Later, though, he relaxed and began to question Carter about his search of the valley. "Have you worked here long, sir?" Adamson asked. "On and off for 20 years," was the matter-of-fact reply.


He had come to Egypt, Carter went on, when he was 17, the most junior member of the Egyptian Exploration Fund, a private organization linked to the British Museum. A water-colorist, his job was to record the paintings, reliefs and inscriptions in the funerary temple of Queen Hatshepsut.
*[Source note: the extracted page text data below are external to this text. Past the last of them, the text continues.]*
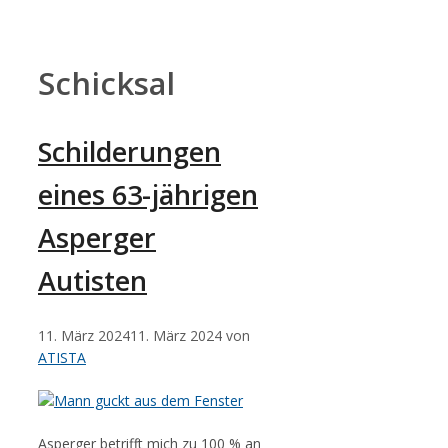
Zum
Inhalt
springen
Schicksal
Schilderungen
eines 63-jährigen
Asperger
Autisten
11. März 2024
11. März 2024
von
ATISTA
Asperger betrifft mich zu 100 % an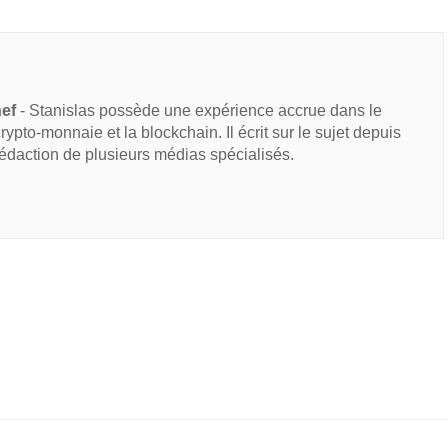
hef
- Stanislas possède une expérience accrue dans le
 crypto-monnaie et la blockchain. Il écrit sur le sujet depuis
rédaction de plusieurs médias spécialisés.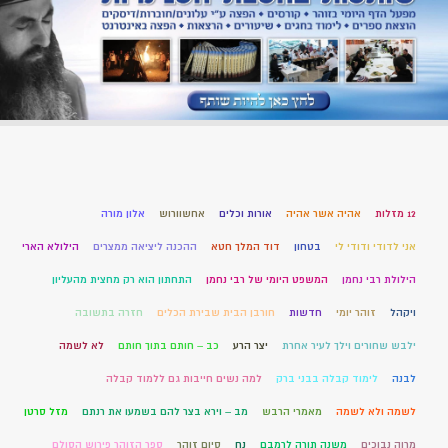
12 מזלות
אהיה אשר אהיה
אורות וכלים
אחשוורוש
אלון מורה
אני לדודי ודודי לי
בטחון
דוד המלך חטא
ההכנה ליציאה ממצרים
הילולא הארי
הילולת רבי נחמן
המשפט היומי של רבי נחמן
התחתון הוא רק מחצית מהעליון
ויקהל
זוהר יומי
חדשות
חורבן הבית שבירת הכלים
חזרה בתשובה
ילבש שחורים וילך לעיר אחרת
יצר הרע
כב – חותם בתוך חותם
לא לשמה
לבנה
לימוד קבלה בבני ברק
למה נשים חייבות גם ללמוד קבלה
לשמה ולא לשמה
מאמרי הרבש
מב – וירא בצר להם בשמעו את רנתם
מזל סרטן
מרוה נבוכים
משנה תורה לרמבם
נח
סיום זוהר
ספר הזוהר פירוש הסולם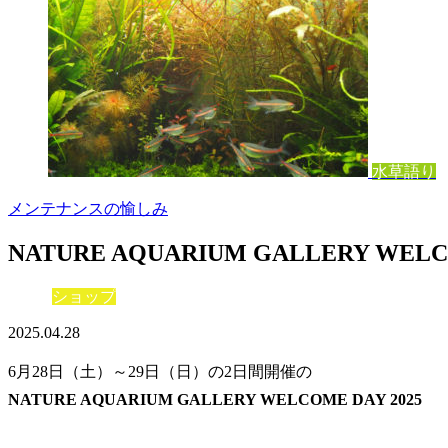
水草語り
メンテナンスの愉しみ
NATURE AQUARIUM GALLERY WELCO
ショップ
2025.04.28
6月28日（土）～29日（日）の2日間開催の
NATURE AQUARIUM GALLERY WELCOME DAY 2025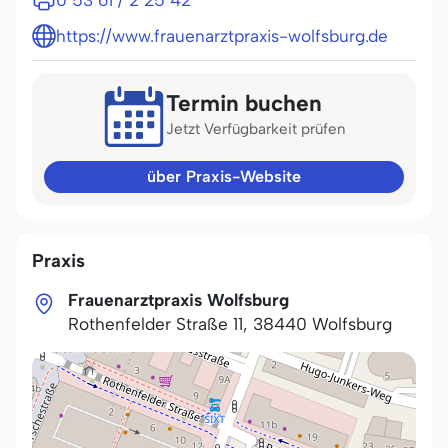
0 53 61 / 2 25 42
https://www.frauenarztpraxis-wolfsburg.de
Termin buchen
Jetzt Verfügbarkeit prüfen
über Praxis-Website
Praxis
Frauenarztpraxis Wolfsburg
Rothenfelder Straße 11
,
38440
Wolfsburg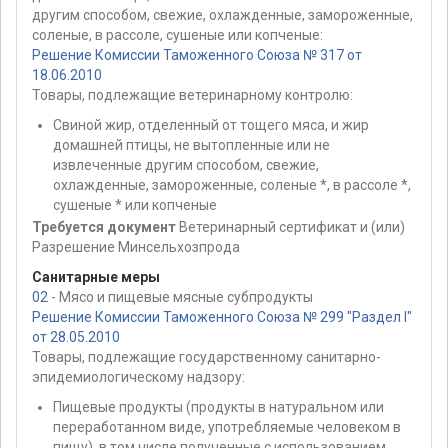
другим способом, свежие, охлажденные, замороженные,
соленые, в рассоле, сушеные или копченые:
Решение Комиссии Таможенного Союза № 317 от
18.06.2010
Товары, подлежащие ветеринарному контролю:
Свиной жир, отделенный от тощего мяса, и жир
домашней птицы, не вытопленные или не
извлеченные другим способом, свежие,
охлажденные, замороженные, соленые *, в рассоле *,
сушеные * или копченые
Требуется документ
Ветеринарный сертификат и (или)
Разрешение Минсельхозпрода
Санитарные меры
02
- Мясо и пищевые мясные субпродукты
Решение Комиссии Таможенного Союза № 299 "Раздел I"
от 28.05.2010
Товары, подлежащие государственному санитарно-
эпидемиологическому надзору:
Пищевые продукты (продукты в натуральном или
переработанном виде, употребляемые человеком в
пищу), в том числе полученные с использованием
Despite his lack of formal schooling, Carter learned archeology and Egyptology quickly, and at the age of 25 was appointed inspector of the monuments in Upper Egypt, with headquarters in Luxor.


Ever since his arrival in Egypt in 1890, it had been Carter's ambition to dig in the Valley of the Kings. But it was not until 1914 that Lord Carnarvon, for whom he was then working, received the long-awaited authorization from the Egyptian Antiquities Department. Though previous expeditions, including one sent by Napoleon, had already combed the valley, Carter was not convinced that it had given up all its secrets; no one, he pointed out, had yet found the tomb of Tutankhamen, the boy king, who reigned from approximately 1334 to 1325 B.C. and died at the age of 18 under mysterious circumstances.


This was not blind faith, Carter said. Three pieces of evidence - all unearthed at' the beginning of the century by American archeologist Theodore Davis - indicated that the tomb was somewhere in the valley. One was a faience cup bearing the name of Tutankhamen that Davis found under a rock; another was a cache of large jars containing what Davis dismissed as "rubbish," but which later proved to be remnants of the Pharaoh's funeral feast; and the third was a small pit tomb containing fragments of gold foil bearing the name of Tutankhamen. On that basis, Davis claimed he had actually found the missing Pharaoh's tomb, but Carter, considering the pit tomb "ludicrously inadequate" for a king's burial, stubbornly insisted that Tut's tomb was still to be found.


"Like to see inside one of the tombs?" Carter asked his unwilling guest as they finished off their packed lunch. "Very well, sir," was the grudging reply. Taking the torch that the archeologist handed him, Sergeant Adamson followed Carter down a long, straight passage into the bowels of the earth. It was, Carter said, the tomb of Ramses VI.